◆ Task goal: All lines from the opening of the material up to and including the line with "right shoulder: (364, 425)" should be transcribed exactly, pictures excepted.

Exercise materials Block Start

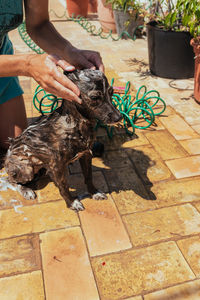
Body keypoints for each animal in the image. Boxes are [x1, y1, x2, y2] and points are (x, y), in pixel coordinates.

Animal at [3, 70, 122, 211]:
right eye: (94, 98)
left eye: (112, 92)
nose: (119, 117)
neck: (77, 124)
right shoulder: (57, 166)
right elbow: (64, 187)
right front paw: (72, 203)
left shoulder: (86, 155)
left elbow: (89, 176)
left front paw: (94, 192)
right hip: (26, 168)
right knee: (11, 180)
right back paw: (26, 190)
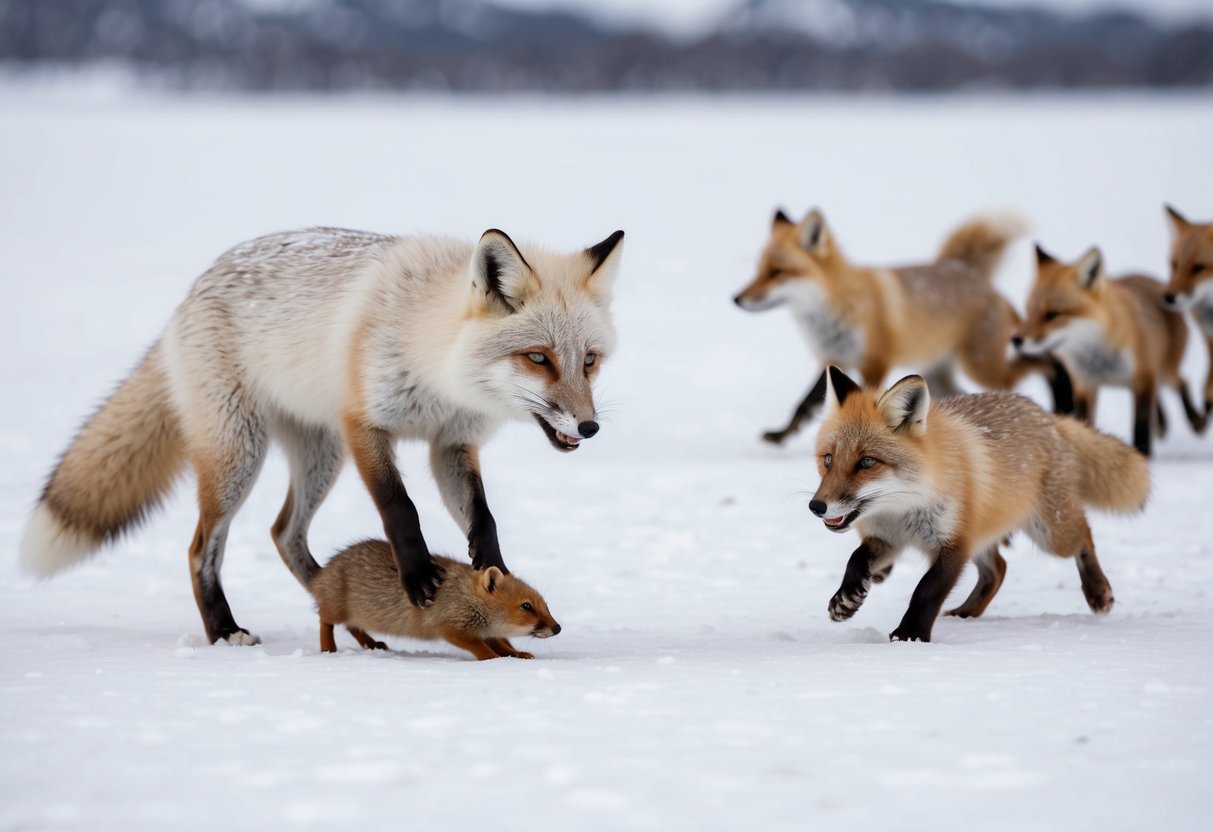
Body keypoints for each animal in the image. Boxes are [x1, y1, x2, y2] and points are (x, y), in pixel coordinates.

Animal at [20, 226, 623, 645]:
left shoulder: (449, 444)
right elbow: (399, 508)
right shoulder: (364, 425)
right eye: (539, 358)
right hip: (242, 457)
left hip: (318, 456)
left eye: (589, 361)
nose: (589, 427)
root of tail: (195, 286)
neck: (435, 365)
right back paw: (225, 631)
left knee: (284, 532)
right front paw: (417, 577)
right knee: (200, 550)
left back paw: (331, 595)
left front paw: (488, 569)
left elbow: (483, 515)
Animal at [309, 540, 560, 660]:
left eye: (546, 605)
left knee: (352, 627)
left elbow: (503, 645)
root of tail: (321, 575)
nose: (557, 628)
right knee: (325, 620)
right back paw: (328, 648)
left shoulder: (488, 631)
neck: (467, 595)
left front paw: (518, 655)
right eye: (526, 606)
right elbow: (481, 647)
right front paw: (493, 659)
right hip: (336, 608)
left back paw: (372, 643)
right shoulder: (452, 628)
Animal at [732, 208, 1071, 445]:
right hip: (941, 375)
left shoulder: (874, 362)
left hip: (984, 368)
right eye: (759, 271)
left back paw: (1064, 397)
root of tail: (966, 271)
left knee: (1044, 362)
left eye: (777, 272)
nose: (737, 299)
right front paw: (780, 436)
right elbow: (803, 405)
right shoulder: (834, 357)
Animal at [809, 367, 1149, 643]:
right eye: (828, 459)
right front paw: (847, 597)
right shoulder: (888, 539)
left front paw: (911, 635)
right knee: (997, 569)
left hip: (1051, 535)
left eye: (867, 462)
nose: (816, 507)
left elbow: (928, 589)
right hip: (986, 533)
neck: (902, 508)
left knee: (1084, 536)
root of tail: (1049, 418)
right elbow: (856, 558)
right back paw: (966, 614)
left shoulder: (955, 542)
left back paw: (1098, 591)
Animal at [1013, 243, 1202, 456]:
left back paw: (1195, 420)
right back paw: (1163, 424)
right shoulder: (1085, 385)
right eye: (1029, 311)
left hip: (1165, 371)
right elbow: (1085, 421)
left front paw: (1144, 456)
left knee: (1182, 382)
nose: (1017, 340)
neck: (1099, 359)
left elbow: (1141, 427)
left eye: (1053, 314)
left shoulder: (1142, 379)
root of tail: (1156, 282)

Exercise materials Block End

◆ Problem solution:
Body keypoints for each animal in the image. Boxes are [x1, y1, x2, y2] and points are (x, y), in pixel coordinates.

Animal at [3, 70, 122, 211]:
right eye: (94, 98)
left eye: (112, 92)
nose: (119, 117)
neck: (77, 124)
right shoulder: (57, 166)
right elbow: (64, 187)
right front paw: (72, 203)
left shoulder: (86, 155)
left elbow: (89, 176)
left front paw: (94, 192)
right hip: (26, 168)
right knee: (11, 180)
right back paw: (26, 190)
Body keypoints for each animal in the image. Boxes are [x1, y1, x2, y2] and points are (x, y), in pixel coordinates.

Animal at [20, 226, 623, 645]:
left shoulder: (449, 444)
right elbow: (399, 508)
right shoulder: (364, 425)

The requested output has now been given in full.